Ce week-end, j’avais pensé consacrer ma chronique du Soir à Bruxelles. Parce qu’elle est occupée à changer, ma ville, et ses citoyens avec elle. Il n’y est plus obscène de se référer à une spécificité – qui n’est pas une « insularité » – bruxelloise transcendant les appartenances linguistiques, « communautaires » ou « nationales ». Cela fait moins de Flamands et de francophones bruxellois, ils doivent faire place à une nouvelle génération de vrais Bruxellois, echte Brusseleirs, francophones, néerlandophones ou allophones…

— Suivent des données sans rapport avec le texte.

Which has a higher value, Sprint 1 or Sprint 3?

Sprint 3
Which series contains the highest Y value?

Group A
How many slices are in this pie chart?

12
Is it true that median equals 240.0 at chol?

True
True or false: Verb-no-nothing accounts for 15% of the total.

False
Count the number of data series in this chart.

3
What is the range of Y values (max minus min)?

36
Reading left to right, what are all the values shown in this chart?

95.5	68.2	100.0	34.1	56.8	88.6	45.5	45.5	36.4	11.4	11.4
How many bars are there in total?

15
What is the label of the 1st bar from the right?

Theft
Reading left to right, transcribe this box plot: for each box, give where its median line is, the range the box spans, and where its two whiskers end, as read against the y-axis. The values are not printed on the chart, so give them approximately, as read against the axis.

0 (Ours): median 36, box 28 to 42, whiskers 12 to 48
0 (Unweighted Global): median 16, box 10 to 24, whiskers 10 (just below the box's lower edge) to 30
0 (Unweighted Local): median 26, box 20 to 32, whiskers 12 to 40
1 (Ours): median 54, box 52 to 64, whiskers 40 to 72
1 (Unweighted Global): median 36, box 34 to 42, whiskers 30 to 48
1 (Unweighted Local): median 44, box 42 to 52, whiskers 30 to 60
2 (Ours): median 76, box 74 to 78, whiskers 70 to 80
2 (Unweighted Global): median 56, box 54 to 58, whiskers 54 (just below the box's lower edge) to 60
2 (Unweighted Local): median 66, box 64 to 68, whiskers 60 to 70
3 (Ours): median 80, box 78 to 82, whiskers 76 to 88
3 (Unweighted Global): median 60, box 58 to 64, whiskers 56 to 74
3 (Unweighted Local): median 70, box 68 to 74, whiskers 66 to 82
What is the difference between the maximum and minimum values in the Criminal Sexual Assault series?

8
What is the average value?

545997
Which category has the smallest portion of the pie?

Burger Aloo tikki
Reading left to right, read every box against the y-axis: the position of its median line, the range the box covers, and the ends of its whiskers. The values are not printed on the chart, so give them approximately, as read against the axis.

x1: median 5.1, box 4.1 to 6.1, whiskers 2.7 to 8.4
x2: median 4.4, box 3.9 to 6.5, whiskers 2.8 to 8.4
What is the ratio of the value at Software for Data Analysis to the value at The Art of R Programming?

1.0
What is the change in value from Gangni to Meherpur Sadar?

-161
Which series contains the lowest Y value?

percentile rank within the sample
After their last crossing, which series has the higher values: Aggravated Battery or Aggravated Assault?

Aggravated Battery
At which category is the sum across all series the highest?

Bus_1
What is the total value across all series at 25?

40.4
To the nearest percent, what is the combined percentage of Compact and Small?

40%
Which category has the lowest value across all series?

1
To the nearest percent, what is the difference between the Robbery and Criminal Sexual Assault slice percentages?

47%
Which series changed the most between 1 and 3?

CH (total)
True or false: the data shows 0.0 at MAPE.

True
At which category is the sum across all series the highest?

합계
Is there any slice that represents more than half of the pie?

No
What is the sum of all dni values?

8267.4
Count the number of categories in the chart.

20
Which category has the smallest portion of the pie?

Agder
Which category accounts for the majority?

J’y reviendrai. Mais j’ai changé d’idée parce que cette chronique, je devais l’écrire dès dimanche. Pas le temps, aujourd’hui, sinon de la relire. Et je ne savais toujours pas, à ce moment, ce qu’allait décider le MR: le FDF Gosuin ou le libéral De Decker (Armand bien sûr, pas Jean-Marie!), pour emmener la liste, aux régionales de juin.
C’est donc De Decker. C’est plus qu’une anecdote. En faisant le choix du fringant sexagénaire qui préside actuellement le Sénat, Didier Reynders prend évidemment le risque de se fâcher avec son allié FDF, mais il envoie aussi un signal de retenue à ses partenaires flamands de la coalition fédérale et, surtout, il « ringardise » un peu plus un parti qui, à mes yeux, a fait son temps, comme la stratégie de la tension perpétuelle qu’il promeut.
Finalement, cette tête de liste, c’est peut-être le premier signe tangible de dégel, qu’on attend depuis le 10 juin 2007… A plus tard pour poursuivre et compléter cette analyse, avec vos commentaires évidemment.
[Mise à jour 18:27] … mais ce n’est manifestement pas la lecture que fait le ministre-président Kris Peeters: si Reynders annonce dans la foulée que rien ne serait voté de la réforme institutionnelle avant les élections de juin, il n’y a pas lieu de poursuivre le dialogue communautaire, a-t-il déclaré sur Radio Eén. La campagne pour les régionales de juin a vraiment démarré. Il n’y a personne pour siffler la fin de la récré, dans le bac à sable?